Closed timothymillar closed 4 years ago
There appears to be 2 ways to interpret an error rate e for a SNP call
In the case of an enforced bi-allelic SNP (i.e. a constraint that the allele call must be one of two possibilities) there are two ways to generalize the above calculations such that the probabilities still sum to 1:
a. Use a = 2 b. Calculate as though all 4 alleles are possible then remove non-allowed alleles and normalize the result
For example in in a unconstrained SNP with a reference call and e = 0.3 then the possible encodings are:
[0.7, 0.1, 0.1, 0.1]
[0.775, 0.075, 0.075, 0.075]
If we add the constrain that the allele is bi-allelic then the possible (normalized) encodings are:
[0.7, 0.3]
[0.875, 0.125]
(= [0.7, 0.1] / 0.8
)[0.85, 0.15]
(= [0.7, 0.0] + 0.3/2
)[0.91176..., 0.0882...]
If a non-allowed call has been made then the allele is encoded as a gap -
.
In practice the error rates are much smaller than 0.3 so the difference will be much smaller.
Currently we are using option 1a. Interpretation 1 of error rate appears to be more common and is probably the most intuitive. Option 1a for constrained situations seems incorrect as it only increases the probability of the alt allele. Option 1b seems more appropriate but raises the question of is normalization necessary here?
If encoding MNPs #51 then non-normalized distributions arise due to reads with only partial coverage of the MNP.
Function for 2a if needed
def as_probabilistic(array, n_alleles, p=1.0, dtype=np.float):
# check inputs
array = np.array(array, copy=False)
n_alleles = np.array(n_alleles, copy=False)
p = np.array(p, copy=False)
# special case for zero-length reads
if array.shape[-1] == 0:
return np.empty(array.shape + (0,), dtype=dtype)
max_allele = np.max(n_alleles)
n_alleles = n_alleles[..., None]
# onehot encoding of alleles
new = (array[..., None] == np.arange(0, max_allele)).astype(np.float)

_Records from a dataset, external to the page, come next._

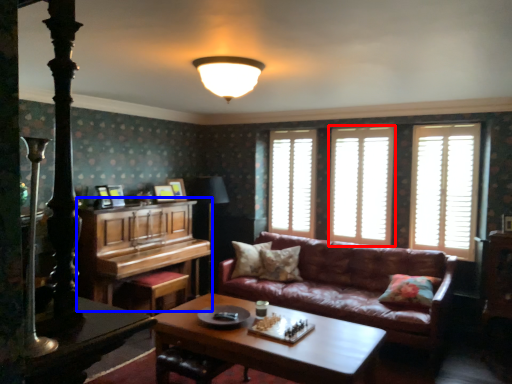
Question: Which point is closer to the camera, window (highlighted by a red box) or piano (highlighted by a blue box)?

Choices:
 (A) window
 (B) piano

Answer: (B)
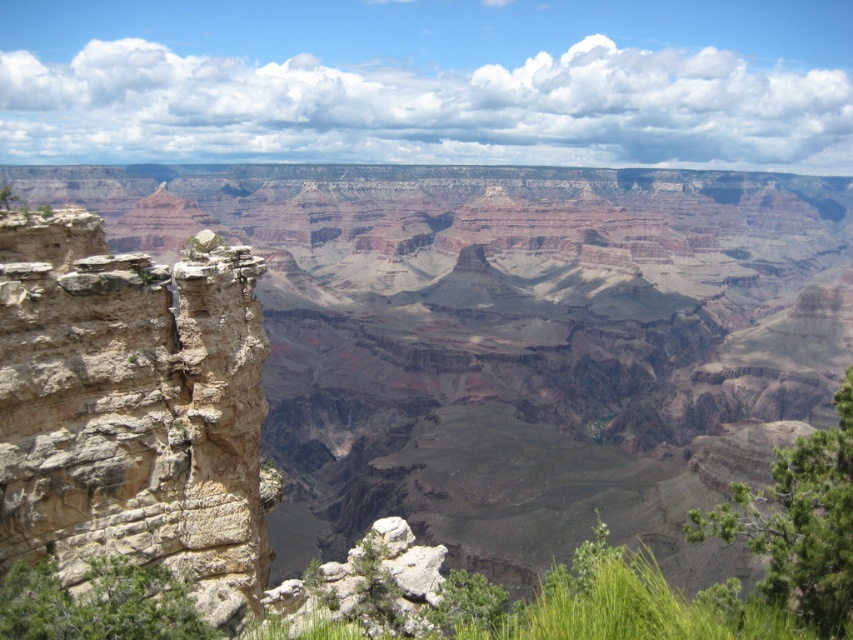
Is brown rocky canyon at left shorter than rustic stone cliff at left?

Incorrect, brown rocky canyon at left's height does not fall short of rustic stone cliff at left's.

Where is `brown rocky canyon at left`? brown rocky canyon at left is located at coordinates (514, 340).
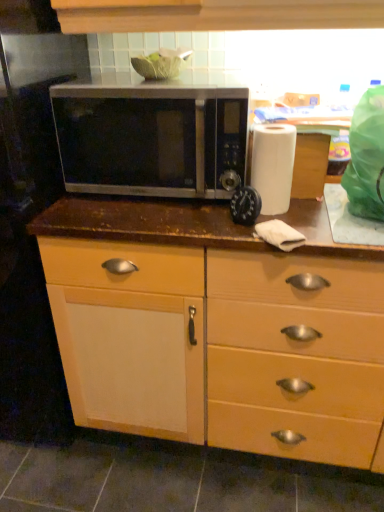
Question: From the image's perspective, is black plastic timer at center positioned above or below satin silver microwave at center?

Choices:
 (A) above
 (B) below

Answer: (B)

Question: Is point (x=253, y=223) closer or farther from the camera than point (x=102, y=111)?

Choices:
 (A) farther
 (B) closer

Answer: (B)

Question: Based on their relative distances, which object is farther from the white matte paper towel at right?

Choices:
 (A) satin silver microwave at center
 (B) black plastic timer at center
 (C) matte wood cabinet at center

Answer: (C)

Question: Based on their relative distances, which object is farther from the white matte paper towel at right?

Choices:
 (A) black plastic timer at center
 (B) matte wood cabinet at center
 (C) satin silver microwave at center

Answer: (B)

# probability that call is correct
new *= p[..., None]
# even probability if incorrect call
new += (1 - np.expand_dims(p, -1)) / n_alleles
# fill gaps with nans
new[array < 0] = np.nan
# fill non-alleles
new[..., n_alleles <= np.arange(max_allele)] = 0
return new
Function for 1b
def as_probabilistic(array, n_alleles, p=1.0, error_factor=3, dtype=np.float):
array = np.array(array, copy=False)
n_alleles = np.array(n_alleles, copy=False)
error_factor = np.array(error_factor, copy=False)

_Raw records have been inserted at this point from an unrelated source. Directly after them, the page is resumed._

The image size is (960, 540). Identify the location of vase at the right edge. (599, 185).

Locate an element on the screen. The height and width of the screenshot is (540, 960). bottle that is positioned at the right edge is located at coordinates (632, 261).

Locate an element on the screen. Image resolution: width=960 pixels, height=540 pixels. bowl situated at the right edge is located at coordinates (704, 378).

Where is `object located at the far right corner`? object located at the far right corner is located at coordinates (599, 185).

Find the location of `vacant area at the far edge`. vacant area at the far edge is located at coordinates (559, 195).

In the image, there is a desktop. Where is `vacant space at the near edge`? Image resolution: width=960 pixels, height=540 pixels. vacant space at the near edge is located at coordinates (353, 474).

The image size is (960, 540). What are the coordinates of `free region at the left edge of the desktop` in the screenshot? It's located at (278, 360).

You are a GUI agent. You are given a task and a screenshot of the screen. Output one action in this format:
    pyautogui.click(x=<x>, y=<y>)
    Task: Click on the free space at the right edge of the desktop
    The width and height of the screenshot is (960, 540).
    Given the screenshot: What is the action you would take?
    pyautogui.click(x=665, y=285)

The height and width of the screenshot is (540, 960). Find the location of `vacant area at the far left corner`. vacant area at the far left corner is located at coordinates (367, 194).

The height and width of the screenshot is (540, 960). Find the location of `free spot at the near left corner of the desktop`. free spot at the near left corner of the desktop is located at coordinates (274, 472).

p = np.array(p, copy=False)
# special case for zero-length reads
if array.shape[-1] == 0:
return np.empty(array.shape + (0,), dtype=dtype)

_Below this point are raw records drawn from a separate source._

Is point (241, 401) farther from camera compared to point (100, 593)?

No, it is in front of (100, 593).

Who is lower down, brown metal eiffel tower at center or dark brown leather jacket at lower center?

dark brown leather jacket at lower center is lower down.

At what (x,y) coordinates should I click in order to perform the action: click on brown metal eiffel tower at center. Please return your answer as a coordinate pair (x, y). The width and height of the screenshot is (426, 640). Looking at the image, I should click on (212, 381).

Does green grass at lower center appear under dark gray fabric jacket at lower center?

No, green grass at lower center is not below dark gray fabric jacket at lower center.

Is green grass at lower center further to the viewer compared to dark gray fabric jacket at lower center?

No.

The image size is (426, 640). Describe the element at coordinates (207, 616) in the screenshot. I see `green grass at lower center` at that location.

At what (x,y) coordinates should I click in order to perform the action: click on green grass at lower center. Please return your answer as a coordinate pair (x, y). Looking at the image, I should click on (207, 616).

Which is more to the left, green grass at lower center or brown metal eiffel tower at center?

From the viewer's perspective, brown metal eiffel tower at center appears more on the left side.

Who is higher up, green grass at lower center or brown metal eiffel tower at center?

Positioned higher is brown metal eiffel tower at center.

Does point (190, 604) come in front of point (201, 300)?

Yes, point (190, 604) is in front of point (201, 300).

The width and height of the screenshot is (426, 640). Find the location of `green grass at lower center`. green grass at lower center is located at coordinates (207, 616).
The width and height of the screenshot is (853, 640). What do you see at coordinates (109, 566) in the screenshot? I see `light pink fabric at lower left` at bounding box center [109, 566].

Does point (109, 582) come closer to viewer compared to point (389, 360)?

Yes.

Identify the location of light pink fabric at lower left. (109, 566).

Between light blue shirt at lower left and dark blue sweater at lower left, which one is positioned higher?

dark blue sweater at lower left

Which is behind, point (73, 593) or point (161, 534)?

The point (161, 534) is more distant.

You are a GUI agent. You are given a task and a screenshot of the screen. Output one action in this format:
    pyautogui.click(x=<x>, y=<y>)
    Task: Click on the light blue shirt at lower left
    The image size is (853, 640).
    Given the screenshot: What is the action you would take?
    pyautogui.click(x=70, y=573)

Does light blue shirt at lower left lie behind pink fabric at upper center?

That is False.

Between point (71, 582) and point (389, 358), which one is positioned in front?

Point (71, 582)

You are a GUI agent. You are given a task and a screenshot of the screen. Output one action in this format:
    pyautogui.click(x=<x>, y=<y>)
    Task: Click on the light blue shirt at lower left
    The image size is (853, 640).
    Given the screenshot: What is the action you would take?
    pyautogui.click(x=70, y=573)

vector_length = np.max(n_alleles)
# onehot encoding of alleles
onehot = array[..., None] == np.arange(vector_length)
# basic probs
new = ((1 - p) / error_factor)[..., None] * ~onehot
calls = p[..., None] * onehot
new[onehot] = calls[onehot]
# zero out non-alleles
new[..., n_alleles[..., None] <= np.arange(vector_length)] = 0
# normalize
new /= np.nansum(new, axis=-1, keepdims=True)
# nan fill gaps and re-zero
new[array < 0] = np.nan
new[..., n_alleles[..., None] <= np.arange(vector_length)] = 0
return new
Decided on option 1b as this seems to be the best combination of intuitive and correctly interpreting error probability in a base call of a read.
This is not perfect because the bi/tri-allelic constraint implies additional prior knowledge that not all other alleles are equally likely but it seems to be the most sensible/conservative solution that doesn't require per-SNP input from the user.
Done in #57
If we remove some of the options (bi/tri-allelic constraint) then the probabilities of remaining options should be scaled proportionally such that they sum to 1
On second thought this is true in the general case for encoding a generic probability distribution but here we are technically just encoding the probability of identity between reads and haplotypes. This is only used in the context of the likelihood function P(reads | haplotypes) and hence the haplotypes are treated as constants. Any bi/tri-allelic constraints are applied to the haplotypes via the proposal distribution.
The likelihood function is asking "what is is the probability of this read coming from this genotype?" in which case the read can encode all possible alleles, not just those that the haplotypes are limited to. This means that a non-allowed variant call in a read could be encoded as e / a for all allowed alleles.
Done in #59
It also looks like this is a generalized equivalent to ANDSG and GATK
Currently the error prob is being treated as "probability that the true allele it is not the called allele". The alternate interpretation is "Probability that call is meaningless" in which case some portion of that probability should be assigned to the called allele i.e. the calling went wrong but happened to result in a correct call.
This difference has a negligible affect on haplotype calls but has technical implementations when incorporating MNPs #51.